(Source material begins)

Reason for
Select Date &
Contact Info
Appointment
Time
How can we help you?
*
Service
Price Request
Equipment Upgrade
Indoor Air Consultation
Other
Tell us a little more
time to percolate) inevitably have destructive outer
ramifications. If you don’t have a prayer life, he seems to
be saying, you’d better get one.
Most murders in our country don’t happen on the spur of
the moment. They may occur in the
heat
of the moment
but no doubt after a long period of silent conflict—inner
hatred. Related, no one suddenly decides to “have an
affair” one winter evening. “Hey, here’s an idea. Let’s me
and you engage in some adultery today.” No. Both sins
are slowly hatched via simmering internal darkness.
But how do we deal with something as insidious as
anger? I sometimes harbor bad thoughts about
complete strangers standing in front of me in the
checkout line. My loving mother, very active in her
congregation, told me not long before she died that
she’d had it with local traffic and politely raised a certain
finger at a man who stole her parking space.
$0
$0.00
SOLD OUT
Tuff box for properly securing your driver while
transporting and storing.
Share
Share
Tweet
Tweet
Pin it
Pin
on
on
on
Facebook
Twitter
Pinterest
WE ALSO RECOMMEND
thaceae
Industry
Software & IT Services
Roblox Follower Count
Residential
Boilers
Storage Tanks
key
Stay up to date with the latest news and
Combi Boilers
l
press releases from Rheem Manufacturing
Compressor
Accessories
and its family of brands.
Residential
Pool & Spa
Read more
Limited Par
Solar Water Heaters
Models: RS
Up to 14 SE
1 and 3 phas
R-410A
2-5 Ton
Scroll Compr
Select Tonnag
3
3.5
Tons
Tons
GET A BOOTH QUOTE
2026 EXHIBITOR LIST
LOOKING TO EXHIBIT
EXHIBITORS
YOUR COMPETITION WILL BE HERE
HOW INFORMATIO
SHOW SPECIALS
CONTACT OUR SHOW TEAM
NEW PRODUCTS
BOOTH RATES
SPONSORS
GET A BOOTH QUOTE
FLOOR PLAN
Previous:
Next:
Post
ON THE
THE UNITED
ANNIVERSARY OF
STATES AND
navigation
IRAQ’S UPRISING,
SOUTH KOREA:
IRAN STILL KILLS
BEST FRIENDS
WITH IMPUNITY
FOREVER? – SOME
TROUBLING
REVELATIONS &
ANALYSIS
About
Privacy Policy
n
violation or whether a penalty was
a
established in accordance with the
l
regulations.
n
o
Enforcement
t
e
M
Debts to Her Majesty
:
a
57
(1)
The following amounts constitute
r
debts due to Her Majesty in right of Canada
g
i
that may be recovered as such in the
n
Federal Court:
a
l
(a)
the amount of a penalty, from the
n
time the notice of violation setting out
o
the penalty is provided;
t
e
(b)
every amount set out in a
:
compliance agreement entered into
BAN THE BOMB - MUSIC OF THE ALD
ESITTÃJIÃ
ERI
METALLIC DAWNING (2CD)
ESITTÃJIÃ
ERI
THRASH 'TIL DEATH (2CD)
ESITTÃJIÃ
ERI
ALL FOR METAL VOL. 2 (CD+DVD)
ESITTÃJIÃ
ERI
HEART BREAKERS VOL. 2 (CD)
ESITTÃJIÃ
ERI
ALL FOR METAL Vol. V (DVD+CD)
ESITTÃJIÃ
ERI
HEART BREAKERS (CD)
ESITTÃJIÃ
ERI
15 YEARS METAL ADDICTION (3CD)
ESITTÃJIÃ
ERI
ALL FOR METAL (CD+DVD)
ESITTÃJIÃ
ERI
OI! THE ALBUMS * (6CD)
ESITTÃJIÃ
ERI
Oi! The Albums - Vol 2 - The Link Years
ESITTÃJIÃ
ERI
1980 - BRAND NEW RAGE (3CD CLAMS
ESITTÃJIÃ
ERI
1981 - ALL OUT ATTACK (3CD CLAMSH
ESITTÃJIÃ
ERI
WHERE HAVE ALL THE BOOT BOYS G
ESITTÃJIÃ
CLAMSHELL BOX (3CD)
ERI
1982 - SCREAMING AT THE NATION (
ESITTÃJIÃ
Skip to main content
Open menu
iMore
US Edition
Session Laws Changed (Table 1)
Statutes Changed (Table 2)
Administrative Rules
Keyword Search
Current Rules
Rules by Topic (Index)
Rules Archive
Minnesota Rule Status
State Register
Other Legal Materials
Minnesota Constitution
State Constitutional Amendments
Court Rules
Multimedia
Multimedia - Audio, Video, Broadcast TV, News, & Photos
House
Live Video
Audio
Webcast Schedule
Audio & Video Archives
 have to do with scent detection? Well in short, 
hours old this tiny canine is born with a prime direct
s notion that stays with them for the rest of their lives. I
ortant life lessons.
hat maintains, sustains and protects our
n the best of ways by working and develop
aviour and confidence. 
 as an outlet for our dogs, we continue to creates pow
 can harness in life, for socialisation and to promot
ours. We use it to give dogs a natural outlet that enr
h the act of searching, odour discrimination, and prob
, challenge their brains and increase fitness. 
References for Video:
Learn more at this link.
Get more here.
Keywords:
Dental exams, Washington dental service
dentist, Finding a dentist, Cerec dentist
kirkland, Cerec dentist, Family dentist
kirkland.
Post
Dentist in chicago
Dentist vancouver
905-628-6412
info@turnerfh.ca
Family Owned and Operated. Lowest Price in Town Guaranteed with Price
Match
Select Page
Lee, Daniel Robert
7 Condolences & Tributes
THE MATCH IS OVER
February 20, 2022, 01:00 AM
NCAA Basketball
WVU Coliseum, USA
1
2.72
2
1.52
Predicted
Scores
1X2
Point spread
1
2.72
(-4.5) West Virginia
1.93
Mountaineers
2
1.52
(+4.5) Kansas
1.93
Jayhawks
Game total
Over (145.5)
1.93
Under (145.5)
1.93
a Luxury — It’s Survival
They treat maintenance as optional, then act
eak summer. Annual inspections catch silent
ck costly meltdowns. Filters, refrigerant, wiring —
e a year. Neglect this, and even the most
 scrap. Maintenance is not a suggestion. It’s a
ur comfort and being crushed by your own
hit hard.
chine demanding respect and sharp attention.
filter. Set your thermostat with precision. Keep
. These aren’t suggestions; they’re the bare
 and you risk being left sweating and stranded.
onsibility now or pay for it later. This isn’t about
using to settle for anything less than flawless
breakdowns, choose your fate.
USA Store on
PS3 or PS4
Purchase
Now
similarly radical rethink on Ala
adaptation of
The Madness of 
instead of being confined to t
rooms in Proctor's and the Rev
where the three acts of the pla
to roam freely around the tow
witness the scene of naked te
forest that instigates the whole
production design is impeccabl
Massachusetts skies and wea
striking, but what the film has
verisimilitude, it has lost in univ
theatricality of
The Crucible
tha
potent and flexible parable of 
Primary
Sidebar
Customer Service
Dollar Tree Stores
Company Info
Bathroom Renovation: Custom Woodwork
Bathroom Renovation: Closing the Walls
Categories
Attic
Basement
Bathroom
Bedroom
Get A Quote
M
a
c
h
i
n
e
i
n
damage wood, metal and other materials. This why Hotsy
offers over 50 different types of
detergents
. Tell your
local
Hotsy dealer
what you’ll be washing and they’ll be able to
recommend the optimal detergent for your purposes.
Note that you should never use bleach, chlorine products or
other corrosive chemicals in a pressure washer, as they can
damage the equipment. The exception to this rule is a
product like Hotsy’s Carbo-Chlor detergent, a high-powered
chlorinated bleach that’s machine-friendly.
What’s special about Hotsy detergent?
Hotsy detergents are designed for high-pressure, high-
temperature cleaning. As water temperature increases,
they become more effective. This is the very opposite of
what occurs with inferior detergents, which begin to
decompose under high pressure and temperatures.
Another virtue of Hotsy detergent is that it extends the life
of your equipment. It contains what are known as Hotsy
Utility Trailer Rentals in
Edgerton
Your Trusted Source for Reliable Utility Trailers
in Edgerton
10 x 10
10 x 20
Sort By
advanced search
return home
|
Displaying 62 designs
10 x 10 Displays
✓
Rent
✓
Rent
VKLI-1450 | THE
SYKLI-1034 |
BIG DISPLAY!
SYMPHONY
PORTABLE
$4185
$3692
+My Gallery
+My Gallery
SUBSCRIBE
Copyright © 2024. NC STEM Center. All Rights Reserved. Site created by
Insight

(Source material ends)

Looking at the records above, return exactly the lines from the line with "Get A Quote" to the line with "What’s special about Hotsy detergent?", both ends included.

Get A Quote
M
a
c
h
i
n
e
i
n
damage wood, metal and other materials. This why Hotsy
offers over 50 different types of
detergents
. Tell your
local
Hotsy dealer
what you’ll be washing and they’ll be able to
recommend the optimal detergent for your purposes.
Note that you should never use bleach, chlorine products or
other corrosive chemicals in a pressure washer, as they can
damage the equipment. The exception to this rule is a
product like Hotsy’s Carbo-Chlor detergent, a high-powered
chlorinated bleach that’s machine-friendly.
What’s special about Hotsy detergent?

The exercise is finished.